「◯◯の節句」と聞いて、すぐに思い出す節句は何ですか? 「端午の節句」、あとは「桃の節句」あたりではないでしょうか?
5月5日は「端午の節句」、「菖蒲(しょうぶ)の節句」とも呼ばれています。
「桃の節句」はひなまつり、3月3日です。
では、9月9日は? タイトルにもあるように「重陽(ちょうよう)の節句」です。
端午の節句は子ども、男の子の成長を祈る日、ひなまつりは女の子の成長を祈る日、となっているように、重陽の節句にもあるのです。
重陽の節句は、長寿を祈る日。

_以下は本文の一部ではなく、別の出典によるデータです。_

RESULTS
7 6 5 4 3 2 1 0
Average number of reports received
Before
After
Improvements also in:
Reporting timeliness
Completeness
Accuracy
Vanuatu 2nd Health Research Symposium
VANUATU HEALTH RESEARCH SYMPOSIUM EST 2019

病気をせず、健康で長生きできますように、と願う日です。
「菖蒲の節句」「桃の節句」とあるように重陽の節句も季節の植物があり、「菊の節句」とも言われています。
重陽の節句には菊を鑑賞したり、「菊酒」と呼ばれる、菊の花を浸したり、浮かべた酒を飲むなどして過ごす風習が昔からあります。その他には、菊を湯船に浮かべる「菊湯」、菊の花に綿をのせて覆い、一晩菊の香りや露を染み込ませた綿で肌を拭く「菊のきせ綿」など、菊を取り入れた過ごし方があります。菊は昔から長寿の象徴ともされる花。旧暦の9月9日頃は菊の花が盛んに咲く頃だったので菊を用いてお祝いしていました。

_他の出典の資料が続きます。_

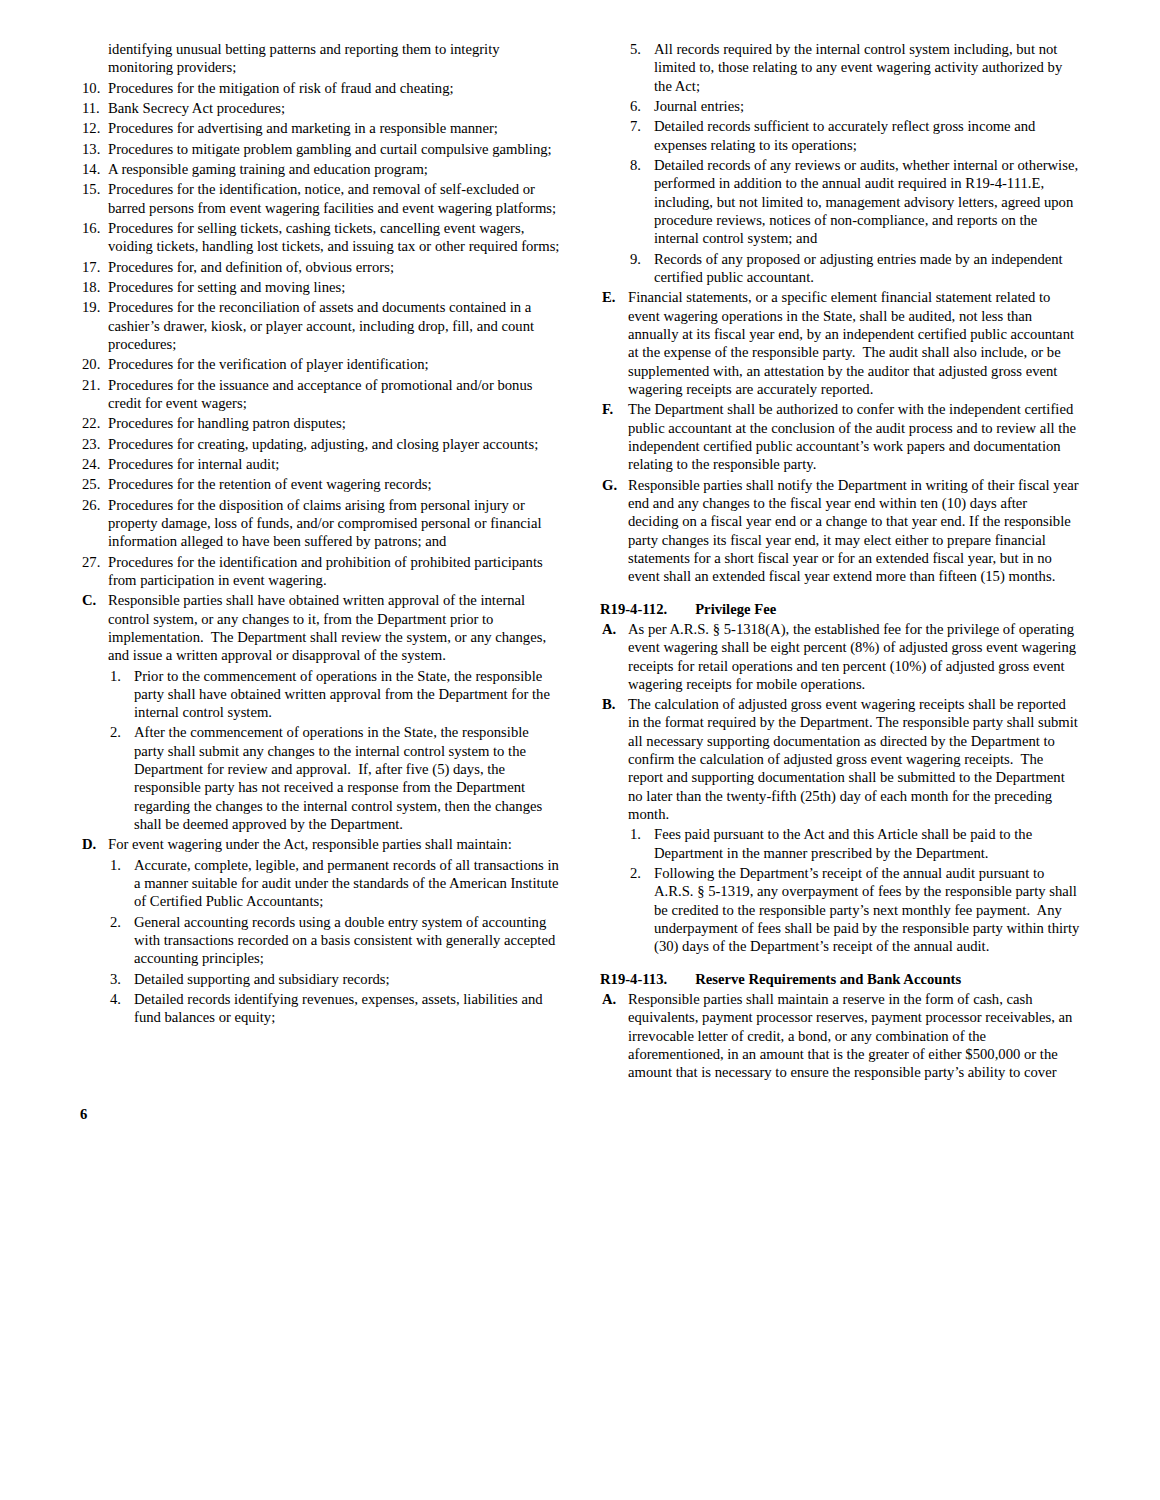identifying unusual betting patterns and reporting them to integrity monitoring providers;
10. Procedures for the mitigation of risk of fraud and cheating;
11. Bank Secrecy Act procedures;
12. Procedures for advertising and marketing in a responsible manner;
13. Procedures to mitigate problem gambling and curtail compulsive gambling;
14. A responsible gaming training and education program;
15. Procedures for the identification, notice, and removal of self-excluded or barred persons from event wagering facilities and event wagering platforms;
16. Procedures for selling tickets, cashing tickets, cancelling event wagers, voiding tickets, handling lost tickets, and issuing tax or other required forms;
17. Procedures for, and definition of, obvious errors;
18. Procedures for setting and moving lines;
19. Procedures for the reconciliation of assets and documents contained in a cashier’s drawer, kiosk, or player account, including drop, fill, and count procedures;
20. Procedures for the verification of player identification;
21. Procedures for the issuance and acceptance of promotional and/or bonus credit for event wagers;
22. Procedures for handling patron disputes;
23. Procedures for creating, updating, adjusting, and closing player accounts;
24. Procedures for internal audit;
25. Procedures for the retention of event wagering records;
26. Procedures for the disposition of claims arising from personal injury or property damage, loss of funds, and/or compromised personal or financial information alleged to have been suffered by patrons; and
27. Procedures for the identification and prohibition of prohibited participants from participation in event wagering.
C. Responsible parties shall have obtained written approval of the internal control system, or any changes to it, from the Department prior to implementation. The Department shall review the system, or any changes, and issue a written approval or disapproval of the system.
1. Prior to the commencement of operations in the State, the responsible party shall have obtained written approval from the Department for the internal control system.
2. After the commencement of operations in the State, the responsible party shall submit any changes to the internal control system to the Department for review and approval. If, after five (5) days, the responsible party has not received a response from the Department regarding the changes to the internal control system, then the changes shall be deemed approved by the Department.
D. For event wagering under the Act, responsible parties shall maintain:
1. Accurate, complete, legible, and permanent records of all transactions in a manner suitable for audit under the standards of the American Institute of Certified Public Accountants;
2. General accounting records using a double entry system of accounting with transactions recorded on a basis consistent with generally accepted accounting principles;
3. Detailed supporting and subsidiary records;
4. Detailed records identifying revenues, expenses, assets, liabilities and fund balances or equity;
5. All records required by the internal control system including, but not limited to, those relating to any event wagering activity authorized by the Act;
6. Journal entries;
7. Detailed records sufficient to accurately reflect gross income and expenses relating to its operations;
8. Detailed records of any reviews or audits, whether internal or otherwise, performed in addition to the annual audit required in R19-4-111.E, including, but not limited to, management advisory letters, agreed upon procedure reviews, notices of non-compliance, and reports on the internal control system; and
9. Records of any proposed or adjusting entries made by an independent certified public accountant.
E. Financial statements, or a specific element financial statement related to event wagering operations in the State, shall be audited, not less than annually at its fiscal year end, by an independent certified public accountant at the expense of the responsible party. The audit shall also include, or be supplemented with, an attestation by the auditor that adjusted gross event wagering receipts are accurately reported.
F. The Department shall be authorized to confer with the independent certified public accountant at the conclusion of the audit process and to review all the independent certified public accountant’s work papers and documentation relating to the responsible party.
G. Responsible parties shall notify the Department in writing of their fiscal year end and any changes to the fiscal year end within ten (10) days after deciding on a fiscal year end or a change to that year end. If the responsible party changes its fiscal year end, it may elect either to prepare financial statements for a short fiscal year or for an extended fiscal year, but in no event shall an extended fiscal year extend more than fifteen (15) months.
R19-4-112.Privilege Fee
A. As per A.R.S. § 5-1318(A), the established fee for the privilege of operating event wagering shall be eight percent (8%) of adjusted gross event wagering receipts for retail operations and ten percent (10%) of adjusted gross event wagering receipts for mobile operations.
B. The calculation of adjusted gross event wagering receipts shall be reported in the format required by the Department. The responsible party shall submit all necessary supporting documentation as directed by the Department to confirm the calculation of adjusted gross event wagering receipts. The report and supporting documentation shall be submitted to the Department no later than the twenty-fifth (25th) day of each month for the preceding month.
1. Fees paid pursuant to the Act and this Article shall be paid to the Department in the manner prescribed by the Department.
2. Following the Department’s receipt of the annual audit pursuant to A.R.S. § 5-1319, any overpayment of fees by the responsible party shall be credited to the responsible party’s next monthly fee payment. Any underpayment of fees shall be paid by the responsible party within thirty (30) days of the Department’s receipt of the annual audit.
R19-4-113.Reserve Requirements and Bank Accounts
A. Responsible parties shall maintain a reserve in the form of cash, cash equivalents, payment processor reserves, payment processor receivables, an irrevocable letter of credit, a bond, or any combination of the aforementioned, in an amount that is the greater of either $500,000 or the amount that is necessary to ensure the responsible party’s ability to cover
6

重陽の節句の行事食は、菊の節句だけに食用菊を使った料理。ただし、食用菊はその香りとほんのりとした苦みがあり、大人はそこがおいしく感じるところですが、苦手な子もいるかもしれません。しかしながら、食用菊は黄色や紫、白などがあり、料理に入れるときれいで映えるので、彩りに少し使うのもいいでしょう。食用菊の調理の仕方は、花芯を残して花びらを手で摘み取り、鍋に水と少量の酢を入れ、沸騰したらさっと茹で、冷水で冷まして水気を絞っておけば、使いやすくなります。おひたしや和え物、ちらし寿司などに混ぜるとぐっと華やかになります。

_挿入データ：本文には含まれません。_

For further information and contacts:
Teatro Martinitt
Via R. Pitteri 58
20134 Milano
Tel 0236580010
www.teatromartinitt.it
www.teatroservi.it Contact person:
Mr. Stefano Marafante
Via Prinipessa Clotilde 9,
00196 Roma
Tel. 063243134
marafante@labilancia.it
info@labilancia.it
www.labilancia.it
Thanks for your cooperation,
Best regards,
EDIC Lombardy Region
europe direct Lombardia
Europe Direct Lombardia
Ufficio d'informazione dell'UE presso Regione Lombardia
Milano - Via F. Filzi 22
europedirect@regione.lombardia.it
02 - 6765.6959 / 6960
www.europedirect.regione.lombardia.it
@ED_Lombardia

行事食としては他に、昔から栗ご飯を食べる風習もあり、重陽の節句は栗の節句とも言われています。栗の他には、なす。重陽の節句は「おくんち」と呼ばれ、「おくんちになすを食べると中風にならない」とも。
菊酒は飲めなくても、食用菊、栗ご飯、なすなら、お子さんがいる家庭でも食べられそうですね。
節句の中で、一番知られていない「重陽の節句」。取り入れてみてはいかがでしょうか?